Qui, comme moi-même, ne se sent pas titillé à l’idée de grouiller dans toute cette fange meurtrière que les spectacles offrent à nos rêveries épidermiques ? Dès qu’on flaire le sang, notre refoulé ressort, et l’on se jette dans ces histoires qu’on déconseille aux « moins de 12 ans ». Pour se justifier, on allègue la fameuse catharsis d’Aristote qui explique comment l’attrait du mal et des horreurs du crime nous purifient éthiquement, en même temps qu’ils nous distraient. Bref, le public veut du crime, et la morale n’est pas contre. Et voici qu’on s’extasie tous plus ou moins face au « génie » criminel, qu’on se passionne pour la réalité concrète du sadisme des violeurs/tueurs en série, en même temps que pour la traque des salauds qui l’illustrent, non sans nous révéler les bas-fonds de la nature humaine que nous partageons avec eux.

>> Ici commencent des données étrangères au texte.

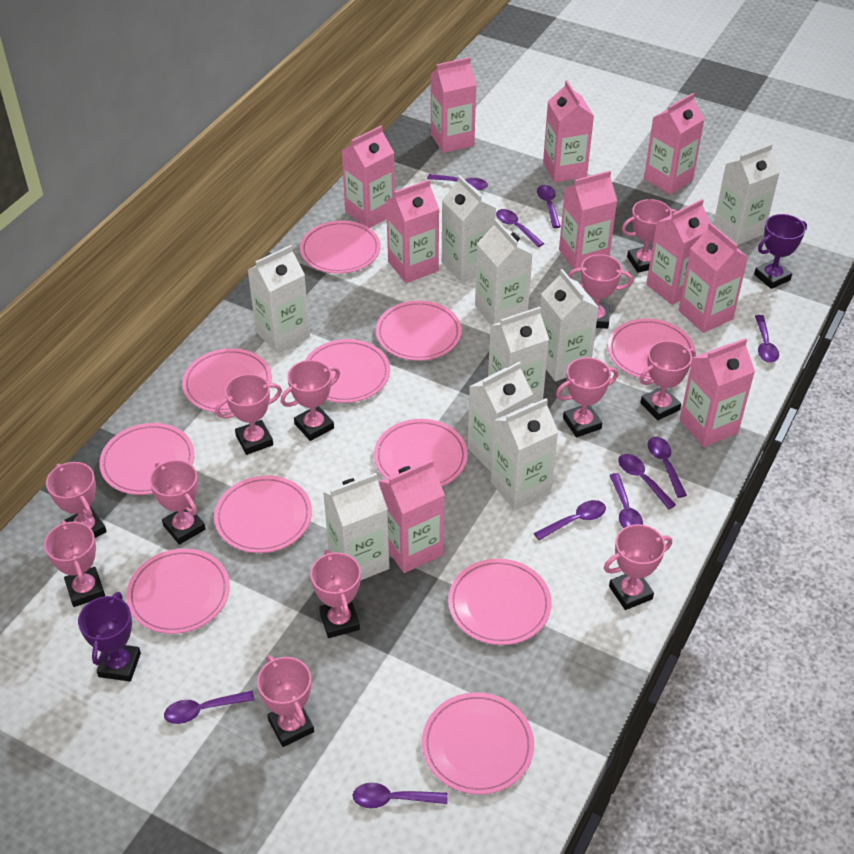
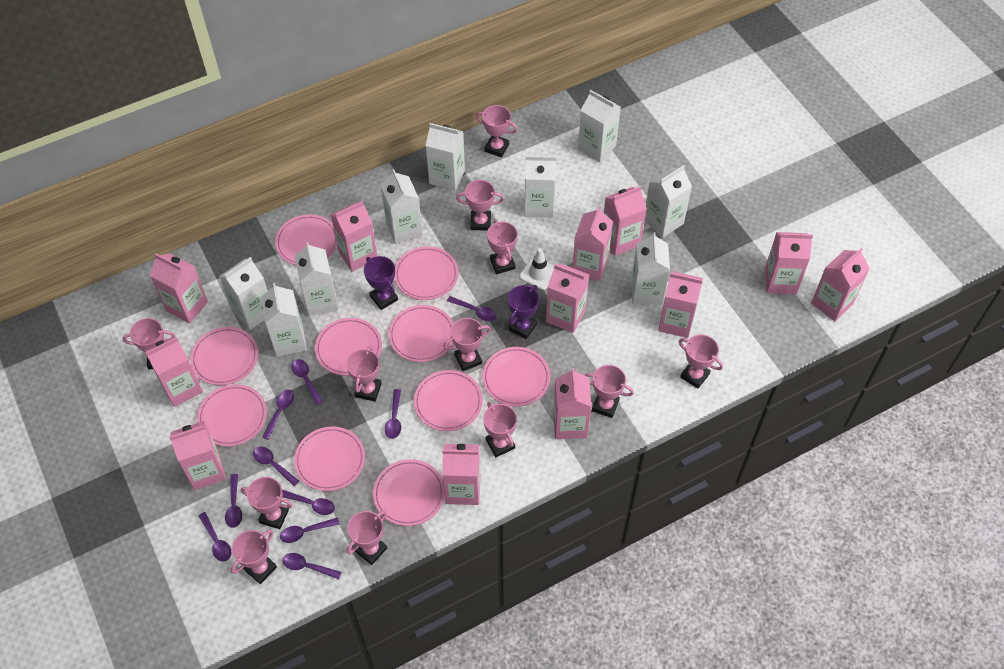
pink carton: 10 -> 12
pink plate: 11 -> 10
white traffic cone: 0 -> 1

Décadence du monde actuelle ? direz-vous. J’en doute. Toutes les histoires du passé littéraire ou théâtral débordent de « crimes-et-châtiments ». Depuis plus de deux mille ans, crimes et violences passionnelles débordent des mythologies antiques, comme des religions « modernes ». Les peuples se gavent de spectacles meurtriers comme de la plus haute forme de divertissement humain, distraction qui, paradoxalement, selon Pascal, leur font oublier la plus grande misère de notre condition humaine, qui est de nous savoir mortels. Si nous n’avions pas à déguster notre ration de crimes, on finirait par s’ennuyer à mourir…
Le goût du meurtre d’autrui s’avérant un délice passionnel, on peut se demander qui peut bien être à l’origine – coupable ou bienfaiteur– de son assouvissement. N’allez pas chercher trop loin : relisez la bible. Le premier homme n’eut-il pas deux fils dont l’un, Abel fut sauvagement assassiné par son grand frère ? N’est-ce pas ce dernier qui a donné le bon exemple, initiateur de l’homicide, fondateur du racisme, archétype du parfait salaud dont on jalouse les plaisirs en exécrant les horreurs : Caïn !
Eh bien, merci Caïn : merci de nous avoir offert chaque soir, par ton forfait, le délice de rêver longuement de sang dans nos chaumières.